### Items from a data source
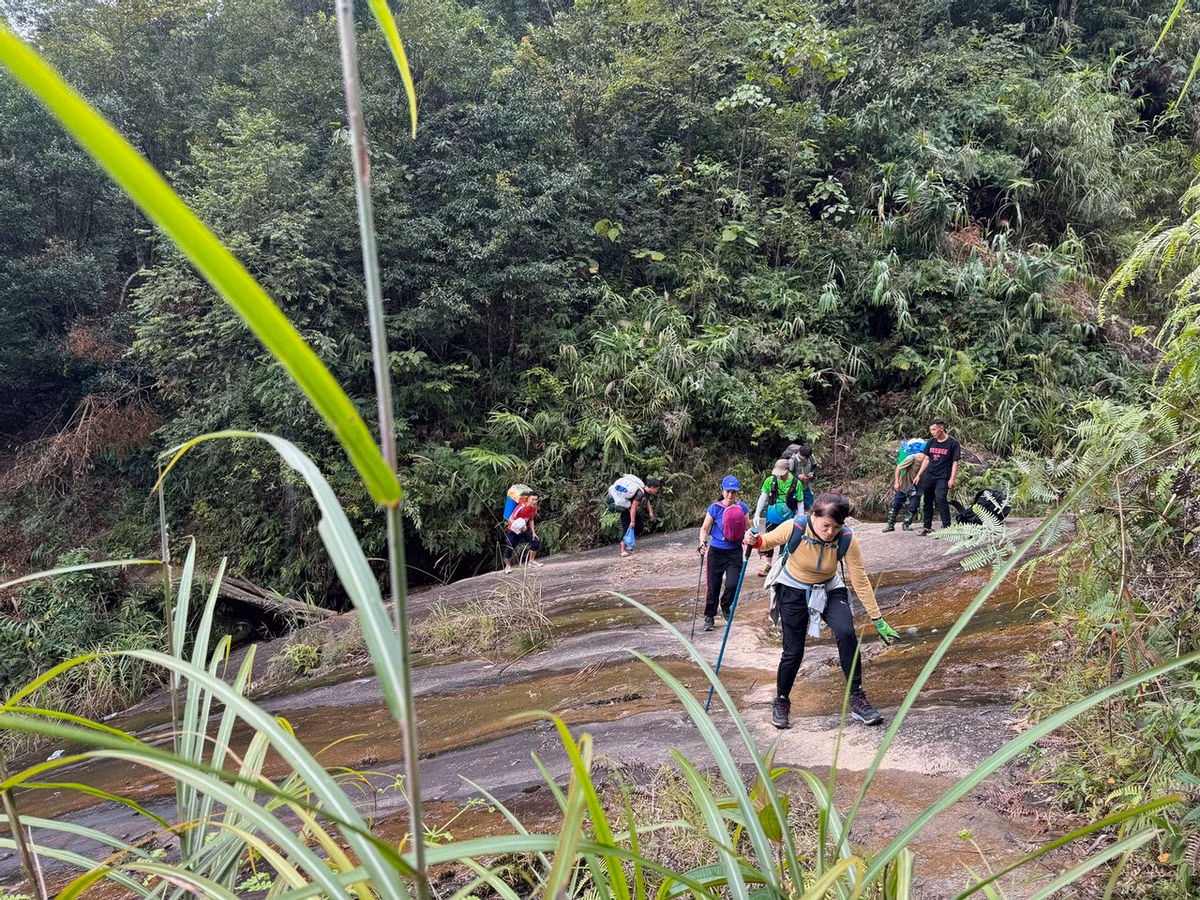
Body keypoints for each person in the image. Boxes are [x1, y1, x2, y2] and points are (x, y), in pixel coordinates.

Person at [746, 492, 900, 729]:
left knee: (846, 633)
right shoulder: (795, 526)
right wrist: (753, 540)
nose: (830, 532)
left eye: (836, 527)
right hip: (793, 588)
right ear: (813, 515)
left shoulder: (847, 538)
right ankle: (782, 700)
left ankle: (857, 698)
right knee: (793, 651)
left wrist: (877, 618)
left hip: (829, 588)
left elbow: (859, 579)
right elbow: (765, 542)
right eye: (826, 525)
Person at [698, 475, 751, 632]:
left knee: (733, 584)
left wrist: (753, 538)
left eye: (733, 492)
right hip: (716, 552)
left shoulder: (743, 508)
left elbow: (747, 528)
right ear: (722, 490)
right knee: (713, 586)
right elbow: (704, 529)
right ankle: (709, 616)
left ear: (737, 492)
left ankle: (725, 604)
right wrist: (702, 542)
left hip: (734, 551)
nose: (730, 495)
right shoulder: (714, 508)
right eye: (728, 491)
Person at [914, 418, 962, 536]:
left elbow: (955, 462)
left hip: (943, 476)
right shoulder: (931, 442)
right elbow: (926, 458)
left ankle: (947, 527)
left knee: (941, 499)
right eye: (931, 430)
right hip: (930, 475)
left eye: (934, 429)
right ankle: (927, 527)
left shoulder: (953, 443)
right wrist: (919, 474)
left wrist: (952, 478)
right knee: (927, 501)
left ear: (941, 428)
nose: (932, 432)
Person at [754, 458, 801, 576]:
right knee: (769, 539)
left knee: (785, 541)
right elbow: (763, 497)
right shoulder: (770, 481)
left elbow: (800, 502)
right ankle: (768, 564)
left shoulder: (796, 483)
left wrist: (801, 518)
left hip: (788, 517)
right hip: (772, 516)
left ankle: (781, 564)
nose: (779, 476)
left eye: (782, 473)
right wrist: (757, 514)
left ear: (788, 470)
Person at [608, 475, 662, 557]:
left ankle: (628, 543)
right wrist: (632, 521)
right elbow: (633, 507)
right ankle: (623, 549)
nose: (657, 491)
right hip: (627, 513)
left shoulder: (645, 492)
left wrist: (650, 513)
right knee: (627, 529)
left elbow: (647, 502)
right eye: (657, 489)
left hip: (635, 513)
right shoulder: (639, 493)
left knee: (639, 528)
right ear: (652, 487)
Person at [883, 439, 925, 532]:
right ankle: (890, 525)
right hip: (904, 484)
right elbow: (898, 468)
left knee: (914, 506)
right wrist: (897, 482)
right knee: (896, 504)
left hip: (917, 487)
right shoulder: (912, 458)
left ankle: (906, 525)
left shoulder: (928, 462)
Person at [503, 492, 543, 573]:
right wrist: (518, 525)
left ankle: (531, 562)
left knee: (535, 541)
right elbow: (511, 519)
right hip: (513, 530)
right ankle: (507, 566)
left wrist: (533, 532)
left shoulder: (534, 508)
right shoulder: (520, 507)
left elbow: (531, 519)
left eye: (536, 500)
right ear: (528, 499)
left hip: (524, 530)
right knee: (509, 547)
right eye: (533, 500)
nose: (534, 501)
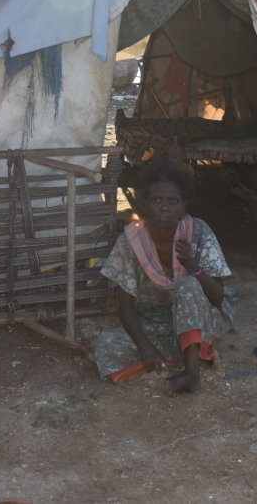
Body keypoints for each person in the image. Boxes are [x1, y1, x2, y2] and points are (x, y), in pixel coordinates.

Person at [94, 160, 235, 395]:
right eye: (157, 200)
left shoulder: (199, 231)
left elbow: (218, 298)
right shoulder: (131, 241)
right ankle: (192, 349)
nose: (164, 208)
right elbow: (125, 307)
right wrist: (144, 346)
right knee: (106, 344)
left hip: (203, 317)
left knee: (188, 283)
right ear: (145, 204)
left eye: (172, 202)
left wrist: (192, 266)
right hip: (159, 322)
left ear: (183, 205)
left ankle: (191, 373)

### TASK BRIEF
In the entries above, find the line with "left eye: (536, 500)" and the line with "right wrist: (144, 346)". Return exactly those lines and all the ones between them, pictures excluded.

### YOUR SOLUTION
left eye: (536, 500)
right ear: (528, 499)
left hip: (524, 530)
right knee: (509, 547)
right eye: (533, 500)
nose: (534, 501)
Body keypoints for each person in the image. Boxes are [x1, y1, x2, y2] and points are (x, y), in pixel coordinates.

Person at [94, 160, 235, 395]:
right eye: (157, 200)
left shoulder: (199, 231)
left elbow: (218, 298)
right shoulder: (131, 241)
right ankle: (192, 349)
nose: (164, 208)
right elbow: (125, 307)
right wrist: (144, 346)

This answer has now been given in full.